[Data for this task Boundary: Start]

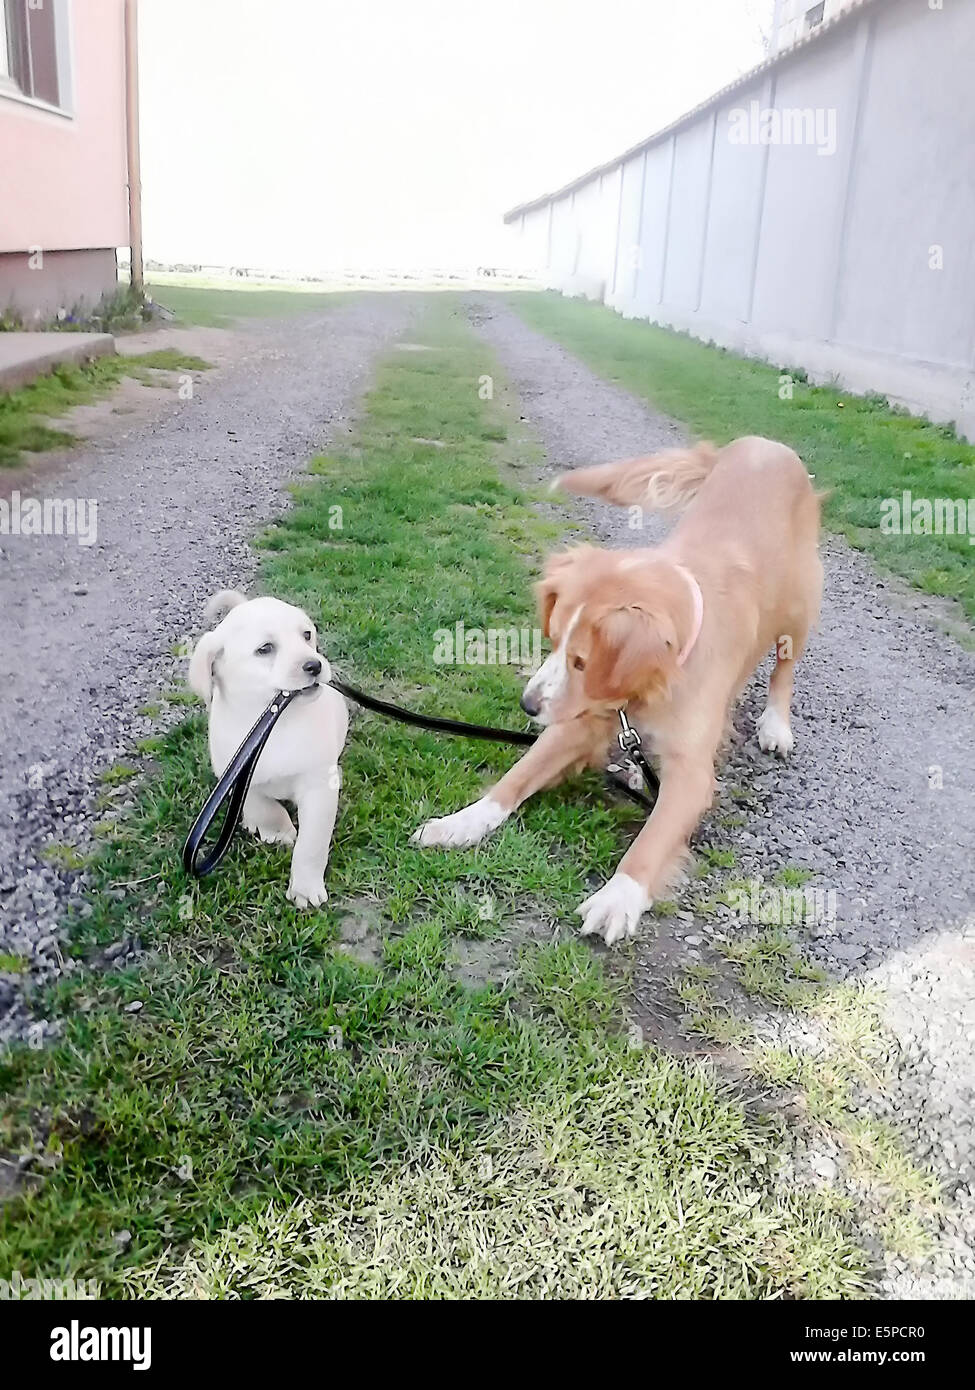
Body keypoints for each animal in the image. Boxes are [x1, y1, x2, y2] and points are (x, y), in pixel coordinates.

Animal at [184, 589, 346, 906]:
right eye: (265, 649)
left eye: (306, 635)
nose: (315, 665)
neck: (274, 720)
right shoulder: (236, 772)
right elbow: (261, 806)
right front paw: (277, 831)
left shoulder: (319, 786)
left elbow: (312, 842)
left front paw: (305, 887)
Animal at [411, 436, 823, 945]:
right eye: (554, 642)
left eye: (582, 661)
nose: (527, 706)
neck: (653, 684)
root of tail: (763, 442)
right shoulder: (580, 720)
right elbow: (517, 777)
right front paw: (461, 822)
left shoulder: (691, 774)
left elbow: (652, 839)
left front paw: (617, 897)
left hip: (799, 606)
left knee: (784, 668)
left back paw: (776, 725)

[Data for this task Boundary: End]

> **Aim of the task**
In your copy, omit the pictures and restate every line of the data word for word.

> **Answer**
Body keypoints for each animal in the image. Boxes are [x1, y1, x2, y2] and points are (x, y), in pixel coordinates.

Animal at [184, 589, 346, 906]:
right eye: (265, 649)
left eye: (306, 635)
nose: (315, 665)
neck: (274, 720)
right shoulder: (236, 772)
right elbow: (261, 806)
right front paw: (277, 831)
left shoulder: (319, 786)
left elbow: (312, 842)
left front paw: (305, 887)
Animal at [411, 436, 823, 945]:
right eye: (554, 642)
left eye: (582, 661)
nose: (527, 706)
neck: (653, 684)
root of tail: (763, 442)
right shoulder: (580, 720)
right elbow: (517, 777)
right front paw: (461, 822)
left shoulder: (691, 774)
left elbow: (652, 839)
left front paw: (617, 897)
left hip: (799, 606)
left knee: (784, 668)
left back paw: (776, 725)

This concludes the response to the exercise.